*SOURCE TEXT:*
*** Block opens ***

Attached Image: gdarticle_cyclic1.png
Another situation where I have found cyclic dependencies to arise in C++ is where functions are defined in the header file to make them inline (and hence potentially faster). In order for the function to operate, it often needs to know the details of a class it operates on. This tends to mean that the header file where the inline function is declared needs to #include whichever headers are necessary for the function to compile. The first piece of advice here is that you should only make functions inline when you are sure that they are too slow otherwise. If you have tested your code and certain functions absolutely need to be inlined (and thus in the header file), try and ensure that the dependency between 2 header files is only one way by isolating the inline functions in one of the two headers.

Note that being able to eliminate a dependency entirely is not always possible. Many classes and structs are composed of other classes and structs, which is a dependency you cannot avoid. However, as long as this dependency is one-way, the order of compilation will be fixed and there should be no problem.

There are more in-depth ways of resolving cyclic dependencies, but they are beyond the scope of this article. In 99% of cases, using forward declarations and favoring normal functions in C./.CPP files over inline functions in header files will be enough.

Fixing Problem 3

Duplicate definitions at compile time imply that a header ended up being included more than once for a given source file. This leads to a class or struct being defined twice, causing an error. The first thing you should do is ensure that, for each source file, you only include the headers that you need. This will aid compilation speed since the compiler is not reading and compiling headers that serve no purpose for this file.

Sadly, this is rarely enough, since some headers will include other headers. Let's revisit an example from earlier, slightly modified:

/* Header1.h */
#include "header3.h"
class ClassOne { ... };

/* Header2.h */
#include "header3.h"
class ClassTwo { ... };

/* File1.cpp */
#include "Header1.h"
#include "Header2.h"
ClassOne myClassOne_instance;
ClassTwo myClassTwo_instance;

Header1.h and Header2.h #include header3.h for some reason. Maybe ClassOne and ClassTwo are composed out of some class defined in Header3.h.. The reason itself is not important; the point is that sometimes headers include other headers without you explicitly asking for it, which means that sometimes a header will be #included twice for a given source file, despite your best intentions. Note that it doesn't matter that header3.h is being #included from different header files: during compilation, these all resolve to one file. The #include directive literally says "include the specified file right here in this file while we process it", so all the headers get dumped inline into your source file before it gets compiled. The end result looks something like this:

Attached Image: gdarticle_includefiles.png
For the purposes of compilation, File1.cpp ends up containing copies of Header1.h and Header2.h, both of which include their own copies of Header3.h. The resulting file, with all headers expanded inline into your original file, is known as a translation unit. Due to this inline expansion, anything declared in Header3.h is going to appear twice in this translation unit, causing an error.

So, what do you do? You can't do without Header1.h or Header2.h, since you need to access the structures declared within them So you need some way of ensuring that, no matter what, Header3.h is not going to appear twice in your File1.cpp translation unit when it gets compiled. This is where inclusion guards come in.

*** Block closes ***

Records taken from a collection

*** Block opens ***

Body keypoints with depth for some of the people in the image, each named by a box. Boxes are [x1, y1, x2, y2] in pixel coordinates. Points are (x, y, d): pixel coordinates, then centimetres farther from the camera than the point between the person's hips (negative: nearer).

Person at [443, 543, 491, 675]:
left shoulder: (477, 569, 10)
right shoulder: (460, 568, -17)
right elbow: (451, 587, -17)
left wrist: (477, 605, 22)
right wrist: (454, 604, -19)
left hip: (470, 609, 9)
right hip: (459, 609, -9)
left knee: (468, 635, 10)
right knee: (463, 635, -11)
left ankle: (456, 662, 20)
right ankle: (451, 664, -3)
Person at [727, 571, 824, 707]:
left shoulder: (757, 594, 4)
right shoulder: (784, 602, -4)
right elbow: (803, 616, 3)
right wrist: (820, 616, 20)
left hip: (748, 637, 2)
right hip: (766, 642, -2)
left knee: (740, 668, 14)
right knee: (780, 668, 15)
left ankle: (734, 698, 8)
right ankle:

*** Block closes ***
*** Block opens ***

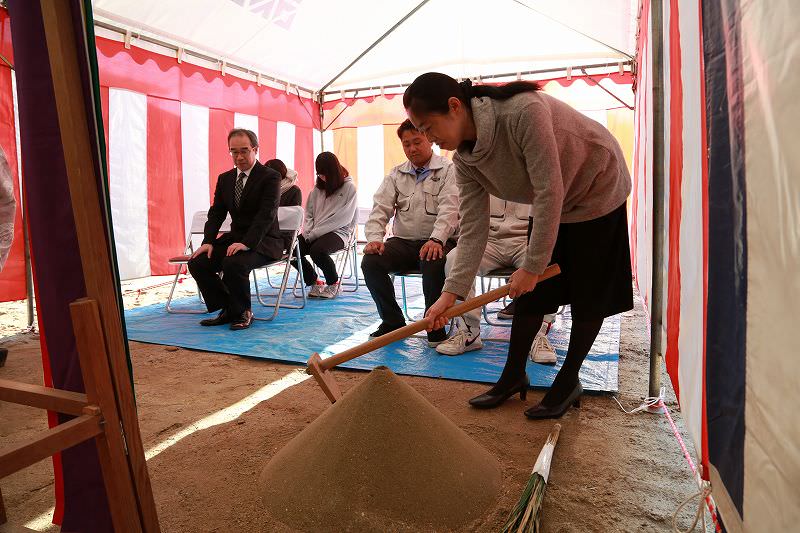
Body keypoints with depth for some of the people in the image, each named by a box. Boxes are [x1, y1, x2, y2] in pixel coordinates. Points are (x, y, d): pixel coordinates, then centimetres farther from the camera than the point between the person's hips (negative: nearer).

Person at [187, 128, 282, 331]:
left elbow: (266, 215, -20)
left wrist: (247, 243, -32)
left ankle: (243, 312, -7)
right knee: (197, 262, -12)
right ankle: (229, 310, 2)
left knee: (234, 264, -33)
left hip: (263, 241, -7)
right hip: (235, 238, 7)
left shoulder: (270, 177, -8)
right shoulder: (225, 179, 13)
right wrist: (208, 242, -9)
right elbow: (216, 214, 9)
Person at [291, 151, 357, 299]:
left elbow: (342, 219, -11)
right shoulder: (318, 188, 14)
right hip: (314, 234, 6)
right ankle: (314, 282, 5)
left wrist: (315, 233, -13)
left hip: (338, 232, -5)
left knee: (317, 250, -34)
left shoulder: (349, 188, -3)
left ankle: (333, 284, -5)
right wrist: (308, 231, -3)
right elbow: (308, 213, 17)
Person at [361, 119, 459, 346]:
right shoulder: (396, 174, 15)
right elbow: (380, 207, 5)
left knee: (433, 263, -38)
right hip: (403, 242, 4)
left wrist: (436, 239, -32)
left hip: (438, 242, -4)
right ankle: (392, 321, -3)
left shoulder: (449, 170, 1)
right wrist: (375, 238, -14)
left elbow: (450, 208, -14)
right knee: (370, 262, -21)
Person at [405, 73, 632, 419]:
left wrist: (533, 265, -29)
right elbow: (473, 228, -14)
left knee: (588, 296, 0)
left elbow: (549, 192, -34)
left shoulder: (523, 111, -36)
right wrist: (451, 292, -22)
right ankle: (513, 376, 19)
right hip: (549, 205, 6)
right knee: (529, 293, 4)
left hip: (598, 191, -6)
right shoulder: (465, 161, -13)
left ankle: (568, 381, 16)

*** Block closes ***

*YOUR TASK:*
Copy out every #include directive in the code example of the C++ header article above, in the order it appears.

*REPLY:*
#include "header3.h"
#include "header3.h"
#include "Header1.h"
#include "Header2.h"